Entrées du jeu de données
• • •

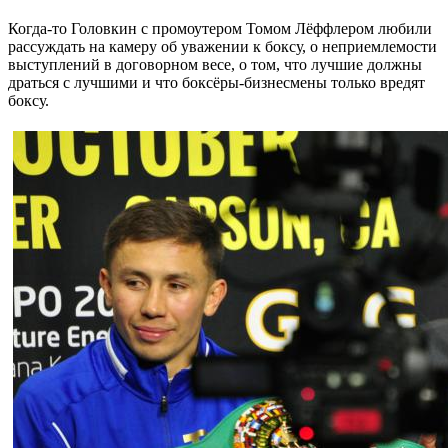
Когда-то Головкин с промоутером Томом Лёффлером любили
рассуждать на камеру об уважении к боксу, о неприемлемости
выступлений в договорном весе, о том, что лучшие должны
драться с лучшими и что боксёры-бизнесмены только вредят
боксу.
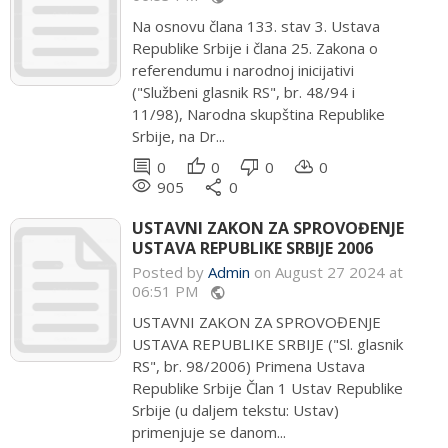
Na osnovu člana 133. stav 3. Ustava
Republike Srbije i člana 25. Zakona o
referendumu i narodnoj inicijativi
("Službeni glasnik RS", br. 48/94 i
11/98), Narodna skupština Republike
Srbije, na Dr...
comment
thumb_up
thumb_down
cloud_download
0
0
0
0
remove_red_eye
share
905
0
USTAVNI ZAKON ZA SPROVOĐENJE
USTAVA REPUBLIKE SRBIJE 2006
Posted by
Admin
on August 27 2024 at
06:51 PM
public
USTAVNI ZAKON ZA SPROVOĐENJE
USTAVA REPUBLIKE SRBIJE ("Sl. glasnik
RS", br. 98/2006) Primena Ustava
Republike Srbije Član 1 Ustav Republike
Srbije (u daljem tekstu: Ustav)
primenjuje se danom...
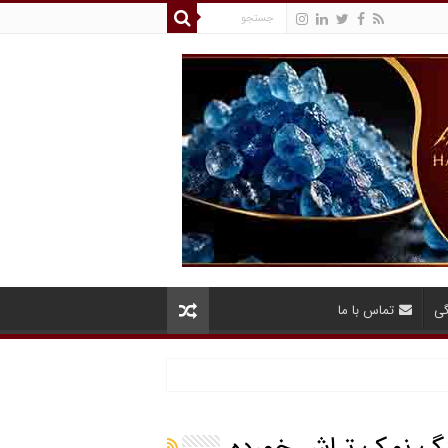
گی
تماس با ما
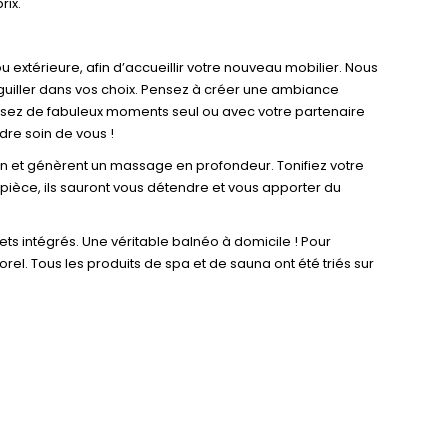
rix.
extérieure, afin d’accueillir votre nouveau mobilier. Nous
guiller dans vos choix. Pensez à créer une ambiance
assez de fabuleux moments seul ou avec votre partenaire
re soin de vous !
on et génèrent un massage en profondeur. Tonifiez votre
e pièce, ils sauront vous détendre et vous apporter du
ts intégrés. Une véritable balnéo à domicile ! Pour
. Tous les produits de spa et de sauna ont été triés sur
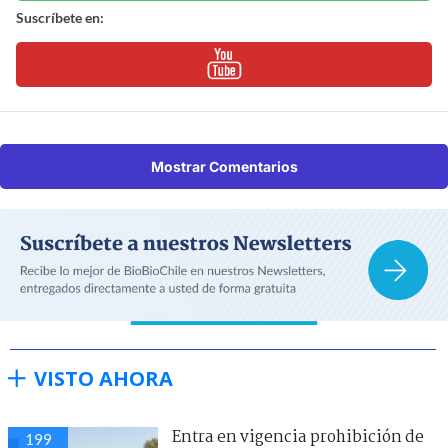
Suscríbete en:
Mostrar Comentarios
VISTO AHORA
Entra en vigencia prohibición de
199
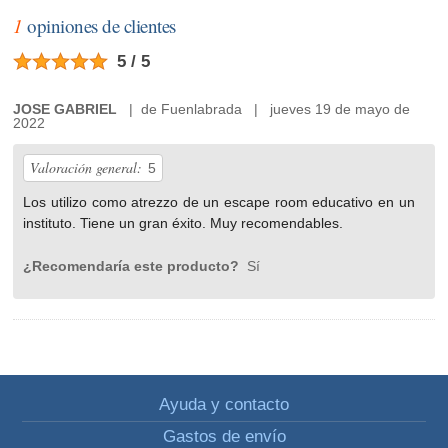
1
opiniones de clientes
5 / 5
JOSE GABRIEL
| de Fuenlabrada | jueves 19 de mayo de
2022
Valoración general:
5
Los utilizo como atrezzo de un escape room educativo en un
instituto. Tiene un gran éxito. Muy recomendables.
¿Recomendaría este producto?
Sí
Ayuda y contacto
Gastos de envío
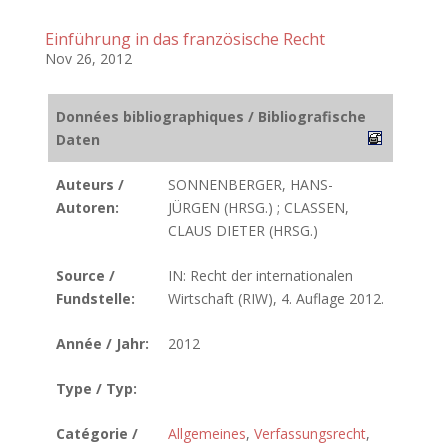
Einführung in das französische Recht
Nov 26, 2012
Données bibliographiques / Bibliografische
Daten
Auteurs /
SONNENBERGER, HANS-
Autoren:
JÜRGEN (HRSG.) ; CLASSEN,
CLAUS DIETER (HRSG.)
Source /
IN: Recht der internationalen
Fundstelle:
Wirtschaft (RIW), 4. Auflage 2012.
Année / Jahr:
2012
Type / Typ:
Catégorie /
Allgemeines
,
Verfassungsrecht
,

• • •

- [Travail demandé]:
Combien de lignes des entrées ci-dessus contiennent le mot « боксу » ? Répondez par ce seul nombre.

- [Résultat obtenu]:
2